Assigned task:
Go line by line through the entries and show those that hold the string "Manila".

Collected data entries
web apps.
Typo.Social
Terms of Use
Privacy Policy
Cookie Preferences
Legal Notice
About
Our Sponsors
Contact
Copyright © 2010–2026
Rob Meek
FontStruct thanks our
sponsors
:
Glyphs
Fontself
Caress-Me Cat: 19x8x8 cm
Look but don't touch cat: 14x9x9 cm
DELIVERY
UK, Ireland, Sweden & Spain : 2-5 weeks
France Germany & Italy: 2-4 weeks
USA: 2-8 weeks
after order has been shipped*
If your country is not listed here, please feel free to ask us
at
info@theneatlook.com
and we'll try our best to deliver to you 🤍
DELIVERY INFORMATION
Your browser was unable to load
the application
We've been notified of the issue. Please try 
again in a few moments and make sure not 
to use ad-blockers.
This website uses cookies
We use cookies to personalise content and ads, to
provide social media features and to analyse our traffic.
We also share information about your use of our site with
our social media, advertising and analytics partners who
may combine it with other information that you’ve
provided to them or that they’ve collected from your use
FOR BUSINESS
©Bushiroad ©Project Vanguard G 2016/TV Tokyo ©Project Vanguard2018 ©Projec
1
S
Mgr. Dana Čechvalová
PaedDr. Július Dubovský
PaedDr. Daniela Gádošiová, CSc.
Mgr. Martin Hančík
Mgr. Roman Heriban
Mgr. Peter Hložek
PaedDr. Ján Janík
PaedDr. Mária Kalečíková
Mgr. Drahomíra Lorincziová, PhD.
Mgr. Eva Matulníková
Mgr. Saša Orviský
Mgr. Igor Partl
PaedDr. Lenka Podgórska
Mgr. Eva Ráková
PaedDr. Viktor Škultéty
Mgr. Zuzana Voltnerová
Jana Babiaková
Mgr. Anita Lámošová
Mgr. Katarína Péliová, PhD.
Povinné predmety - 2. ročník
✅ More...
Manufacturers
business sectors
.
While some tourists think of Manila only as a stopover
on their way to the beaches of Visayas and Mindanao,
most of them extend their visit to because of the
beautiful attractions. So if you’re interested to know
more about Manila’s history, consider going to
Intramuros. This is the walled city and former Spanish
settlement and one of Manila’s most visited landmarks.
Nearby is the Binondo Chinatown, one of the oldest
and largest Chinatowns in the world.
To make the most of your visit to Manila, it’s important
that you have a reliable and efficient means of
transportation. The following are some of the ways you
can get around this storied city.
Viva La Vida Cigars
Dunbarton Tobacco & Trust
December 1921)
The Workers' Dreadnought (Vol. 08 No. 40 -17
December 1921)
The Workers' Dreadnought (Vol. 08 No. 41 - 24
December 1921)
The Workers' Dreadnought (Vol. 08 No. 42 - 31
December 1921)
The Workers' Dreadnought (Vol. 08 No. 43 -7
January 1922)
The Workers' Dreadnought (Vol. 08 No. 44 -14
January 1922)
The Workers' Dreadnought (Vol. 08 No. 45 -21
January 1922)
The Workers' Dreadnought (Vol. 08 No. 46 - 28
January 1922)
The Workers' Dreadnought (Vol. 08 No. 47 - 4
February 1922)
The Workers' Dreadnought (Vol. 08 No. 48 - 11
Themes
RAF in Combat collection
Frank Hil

...

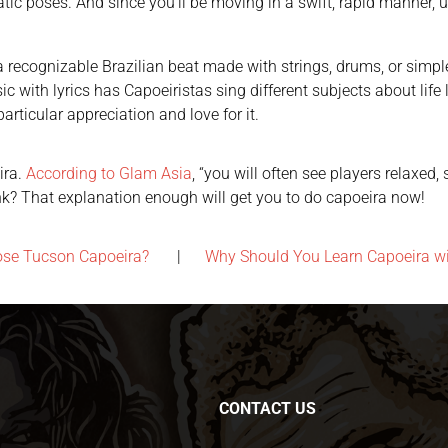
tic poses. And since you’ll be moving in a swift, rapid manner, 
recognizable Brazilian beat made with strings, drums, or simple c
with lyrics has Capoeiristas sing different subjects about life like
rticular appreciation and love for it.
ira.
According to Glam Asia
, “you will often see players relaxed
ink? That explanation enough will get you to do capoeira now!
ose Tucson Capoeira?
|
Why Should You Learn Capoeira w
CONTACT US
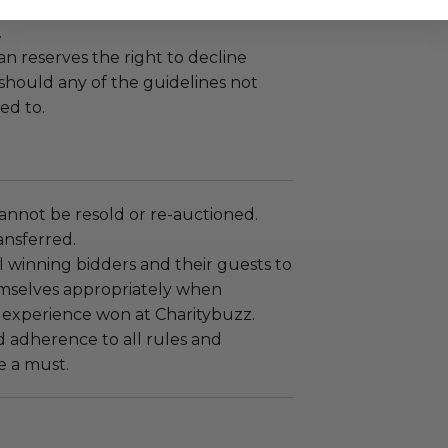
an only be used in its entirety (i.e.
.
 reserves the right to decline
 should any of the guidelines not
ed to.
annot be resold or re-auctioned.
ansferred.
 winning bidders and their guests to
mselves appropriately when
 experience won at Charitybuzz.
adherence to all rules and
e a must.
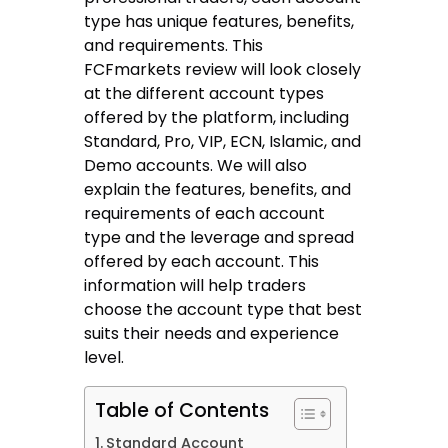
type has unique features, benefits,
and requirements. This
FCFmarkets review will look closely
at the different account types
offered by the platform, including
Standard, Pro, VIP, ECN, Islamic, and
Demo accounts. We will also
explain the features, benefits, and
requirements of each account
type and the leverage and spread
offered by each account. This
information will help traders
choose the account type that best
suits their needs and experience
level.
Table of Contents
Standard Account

--

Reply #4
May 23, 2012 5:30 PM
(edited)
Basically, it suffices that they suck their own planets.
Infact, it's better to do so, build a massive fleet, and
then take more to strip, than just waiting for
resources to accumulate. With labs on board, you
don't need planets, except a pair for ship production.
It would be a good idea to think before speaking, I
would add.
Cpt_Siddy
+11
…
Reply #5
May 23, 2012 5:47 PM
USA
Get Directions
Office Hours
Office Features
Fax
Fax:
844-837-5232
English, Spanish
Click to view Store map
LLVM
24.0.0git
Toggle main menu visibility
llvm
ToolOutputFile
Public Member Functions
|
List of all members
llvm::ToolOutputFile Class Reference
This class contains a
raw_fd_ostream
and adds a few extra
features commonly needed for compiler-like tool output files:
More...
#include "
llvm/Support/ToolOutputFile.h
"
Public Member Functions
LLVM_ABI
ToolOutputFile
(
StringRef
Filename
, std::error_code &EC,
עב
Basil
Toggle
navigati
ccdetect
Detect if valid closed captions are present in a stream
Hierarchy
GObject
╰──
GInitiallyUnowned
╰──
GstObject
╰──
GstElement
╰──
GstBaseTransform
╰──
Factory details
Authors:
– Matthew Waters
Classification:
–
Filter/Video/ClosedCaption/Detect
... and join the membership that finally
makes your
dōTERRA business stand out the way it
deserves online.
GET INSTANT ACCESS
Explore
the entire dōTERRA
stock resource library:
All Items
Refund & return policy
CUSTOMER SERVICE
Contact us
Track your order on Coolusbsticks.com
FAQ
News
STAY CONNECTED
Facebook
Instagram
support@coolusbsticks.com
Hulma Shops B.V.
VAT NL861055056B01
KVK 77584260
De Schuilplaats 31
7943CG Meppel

Solution to this exercise:
While some tourists think of Manila only as a stopover
more about Manila’s history, consider going to
settlement and one of Manila’s most visited landmarks.
To make the most of your visit to Manila, it’s important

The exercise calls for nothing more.